Real estate in the Greater Toronto Area (GTA) continued to feel the weight of high borrowing costs and uncertain economic conditions in November 2023. Reflecting these challenging circumstances, GTA home sales saw a slump on a year-over-year basis, while a rise in listings brought some relief from last year's tighter supply. Despite an increased selection for buyers, selling prices essentially stood still compared to the previous year.

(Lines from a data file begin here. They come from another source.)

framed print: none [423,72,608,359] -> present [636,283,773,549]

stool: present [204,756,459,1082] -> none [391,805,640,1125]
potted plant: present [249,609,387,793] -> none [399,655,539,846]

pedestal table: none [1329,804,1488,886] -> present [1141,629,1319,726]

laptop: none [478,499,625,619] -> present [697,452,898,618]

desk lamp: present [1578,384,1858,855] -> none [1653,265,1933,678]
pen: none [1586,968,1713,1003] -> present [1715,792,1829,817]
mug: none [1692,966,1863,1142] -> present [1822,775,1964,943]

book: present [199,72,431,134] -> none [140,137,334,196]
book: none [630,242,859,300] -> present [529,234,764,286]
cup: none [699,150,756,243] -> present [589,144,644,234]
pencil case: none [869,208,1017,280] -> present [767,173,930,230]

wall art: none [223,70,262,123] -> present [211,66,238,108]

Toronto Regional Real Estate Board (TRREB) President Paul Baron commented, “Inflation and elevated borrowing costs have taken their toll on affordability. This has been no more apparent than in the interest rate sensitive housing market. However, it does appear relief is on the horizon. Bond yields, which underpin fixed-rate mortgages have been trending lower and an increasing number of forecasters are anticipating Bank of Canada rate cuts in the first half of 2024. Lower rates will help alleviate affordability issues for existing homeowners and those looking to enter the market”.
According to GTA REALTORS®, there were 4,236 sales reported through TRREB’s MLS® System in November 2023. This figure represented a six percent drop from the sales recorded in November 2022. At the same time, November 2023 saw a 16.5 percent increase in new listings compared to the same period in the previous year. On a seasonally adjusted monthly basis, sales saw a slight uptick from their October 2023 figures, whereas new listings experienced a 5.5 percent decrease.
Comparing November 2023 to November 2022, both the MLS® Home Price Index Composite benchmark and the average selling price of $1,082,179 remained virtually unchanged. However, on a seasonally adjusted monthly basis, the MLS® HPI Composite benchmark and the average selling price recorded declines of 1.7 percent and 2.2 percent respectively.
Jason Mercer, TRREB's Chief Market Analyst, pointed out, “Home prices have adjusted from their peak in response to higher borrowing costs. This has provided some relief for buyers, from an affordability perspective. As mortgage rates trend lower next year and the population continues to grow at a record pace, expect demand to increase relative to supply. This will eventually lead to renewed growth in home prices".
John DiMichele, TRREB CEO, emphasized the primary role of housing, stating, “Houses and condos are meant to be homes, first and foremost. We know the demand for homes, both rental and ownership, will grow for years to come. We have seen some productive policy decisions recently that should help with housing affordability, including allowing existing insured mortgage holders to switch lenders without the stress test. Additionally, in the interest of household and economic stability, we continue to call on the Office of the Superintendent of Financial Institutions (OSFI) to apply the same approach to uninsured mortgages. It also goes without saying that further policy work is required to bring more supply online”.